*EXTRAIT DU TEXTE:*
=====

On peut définir la cyber-guerre comme une guerre qui se mène sur les réseaux. Elle met en présence trois grandes catégories d'acteurs: Etats et dépendances, entreprises grandes et petites, organisations criminelles. Comme toute guerre, elle a deux aspects: la défensive dite aussi cyber-sécurité , visant à se protéger des attaques de l'ennemi (ou du concurrent) - l'offensive, visant à pénétrer et détruire l'ennemi.
La cyber-guerre mobilise un nombre de moyens humains et techniques en forte hausse. Mais, même dans les pays bien dotés en ressources humaines, cette mobilisation se heurte à un manque permanent de spécialistes. La cyber-guerre ne connait ni le chômage ni la crise.
Longtemps conduite de façon discrète, sinon secrète, la cyber-guerre s'officialise de plus en plus.. Elle occupe désormais une bonne partie du web. Il n'est plus possible d'y échapper. Seule demeure discrète la cyber-criminalité. Ceux qui ne prennent pas la cyber-guerre suffisamment au sérieux, en n'y affectant pas un nombre suffisant de moyens, mettent en jeu leur survie, quand il s'agit des entreprises, ou leur poids géopolitique quand il s'agit des Etats. On a pu dire, à tort ou à raison, que la perte de compétitivité des entreprises françaises à l'international tient au fait que celles-ci, traditionnellement en retard en ce qui concerne les nouvelles technologies, n'avaient pas pris assez au sérieux les enjeux de la cyber-guerre.

=====

Éléments issus d'un jeu de données:
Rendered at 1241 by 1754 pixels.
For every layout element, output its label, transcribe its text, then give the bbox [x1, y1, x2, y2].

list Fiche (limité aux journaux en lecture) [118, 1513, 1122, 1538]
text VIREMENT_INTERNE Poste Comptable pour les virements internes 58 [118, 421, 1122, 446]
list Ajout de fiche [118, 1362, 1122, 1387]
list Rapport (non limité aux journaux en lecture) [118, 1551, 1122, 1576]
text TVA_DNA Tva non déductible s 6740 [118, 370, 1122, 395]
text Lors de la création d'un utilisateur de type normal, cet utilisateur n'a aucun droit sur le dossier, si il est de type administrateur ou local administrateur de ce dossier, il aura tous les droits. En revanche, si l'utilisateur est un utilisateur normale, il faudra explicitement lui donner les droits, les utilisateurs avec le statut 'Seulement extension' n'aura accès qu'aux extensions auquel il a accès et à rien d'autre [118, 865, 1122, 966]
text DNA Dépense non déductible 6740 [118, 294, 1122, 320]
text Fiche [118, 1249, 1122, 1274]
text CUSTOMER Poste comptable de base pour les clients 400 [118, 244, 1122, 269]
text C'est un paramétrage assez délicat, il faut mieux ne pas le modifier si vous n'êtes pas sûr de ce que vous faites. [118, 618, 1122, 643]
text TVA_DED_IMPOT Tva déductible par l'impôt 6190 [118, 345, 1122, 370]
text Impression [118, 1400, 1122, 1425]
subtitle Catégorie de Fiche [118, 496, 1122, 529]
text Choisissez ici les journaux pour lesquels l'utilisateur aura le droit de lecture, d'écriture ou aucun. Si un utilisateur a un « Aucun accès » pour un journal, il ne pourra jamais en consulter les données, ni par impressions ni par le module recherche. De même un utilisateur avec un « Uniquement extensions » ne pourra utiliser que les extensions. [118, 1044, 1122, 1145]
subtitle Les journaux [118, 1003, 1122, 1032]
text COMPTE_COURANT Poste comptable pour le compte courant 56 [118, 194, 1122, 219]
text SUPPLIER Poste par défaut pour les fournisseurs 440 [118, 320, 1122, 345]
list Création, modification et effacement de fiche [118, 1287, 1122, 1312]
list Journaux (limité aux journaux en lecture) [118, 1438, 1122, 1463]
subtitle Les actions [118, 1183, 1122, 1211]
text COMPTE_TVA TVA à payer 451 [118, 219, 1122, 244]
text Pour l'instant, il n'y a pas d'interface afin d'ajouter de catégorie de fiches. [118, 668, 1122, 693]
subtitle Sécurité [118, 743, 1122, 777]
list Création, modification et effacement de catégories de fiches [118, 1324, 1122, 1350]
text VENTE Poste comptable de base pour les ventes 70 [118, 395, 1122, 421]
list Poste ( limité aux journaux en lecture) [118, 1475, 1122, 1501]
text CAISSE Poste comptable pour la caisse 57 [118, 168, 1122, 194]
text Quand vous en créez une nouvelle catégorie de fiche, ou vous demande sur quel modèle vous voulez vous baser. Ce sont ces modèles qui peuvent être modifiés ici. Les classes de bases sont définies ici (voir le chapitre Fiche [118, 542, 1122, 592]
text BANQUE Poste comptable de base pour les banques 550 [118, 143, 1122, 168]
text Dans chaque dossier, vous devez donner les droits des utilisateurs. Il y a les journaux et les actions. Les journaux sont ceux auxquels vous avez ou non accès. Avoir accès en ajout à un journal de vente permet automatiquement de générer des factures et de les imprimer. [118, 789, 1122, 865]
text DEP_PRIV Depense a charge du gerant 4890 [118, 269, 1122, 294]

=====

*ÉNONCÉ ÉCRIT 1:* D'après le texte sur la cyber-guerre, quelles sont les trois grandes catégories d'acteurs qu'elle met en présence ?
*ÉNONCÉ ÉCRIT 2:* Recopiez le passage du texte sur la cyber-guerre compris entre « La cyber-guerre mobilise » et « ni la crise. », bornes incluses.
*ÉNONCÉ ÉCRIT 3:* Prolongez le texte sur la cyber-guerre à partir de l'endroit où il s'arrête.
Les données ne servent pas pour ce travail.

*RÉPONSE À L'EXERCICE 1:* Les États et dépendances, les entreprises grandes et petites, et les organisations criminelles.

*RÉPONSE À L'EXERCICE 2:*
La cyber-guerre mobilise un nombre de moyens humains et techniques en forte hausse. Mais, même dans les pays bien dotés en ressources humaines, cette mobilisation se heurte à un manque permanent de spécialistes. La cyber-guerre ne connait ni le chômage ni la crise.

*RÉPONSE À L'EXERCICE 3:*
Un point important de la cyber-guerre est qu'elle mobilise désormais des agents intelligents non-humains, qui complètent et parfois remplacent, tant dans la défensive que l'offensive, les personnels humains. On pourra se référer sur ce point à l'étude d'Alain Cardon " Vers un système de contrôle total", 20 octobre 2011 http://www.admiroutes.asso.fr/larevue/2011/121/controletotal.pdf . Mais cette étude elle-même, bien que récente, nécessite aujourd'hui d'être actualisée. Il est vrai que ces agents ne sont pas encore organisés en autonomie totale, donnant naissance à un nouveau cyber-pouvoir totalement incontrôlé par les humains. Mais ils donnent à leurs contrôleurs humains des capacités d'action que ceux-ci n'avaient pas initialement prévues et qu'ils découvrent au fur et à mesure, quitte à se laisser dépasser.
Il ne s'agit pas ici de présenter, même de façon sommaire, le domaine foisonnant de la cyber-guerre. Mentionnons seulement quelques pistes de recherche
Cyber-sécurité et cyber-guerre aux Etats-Unis.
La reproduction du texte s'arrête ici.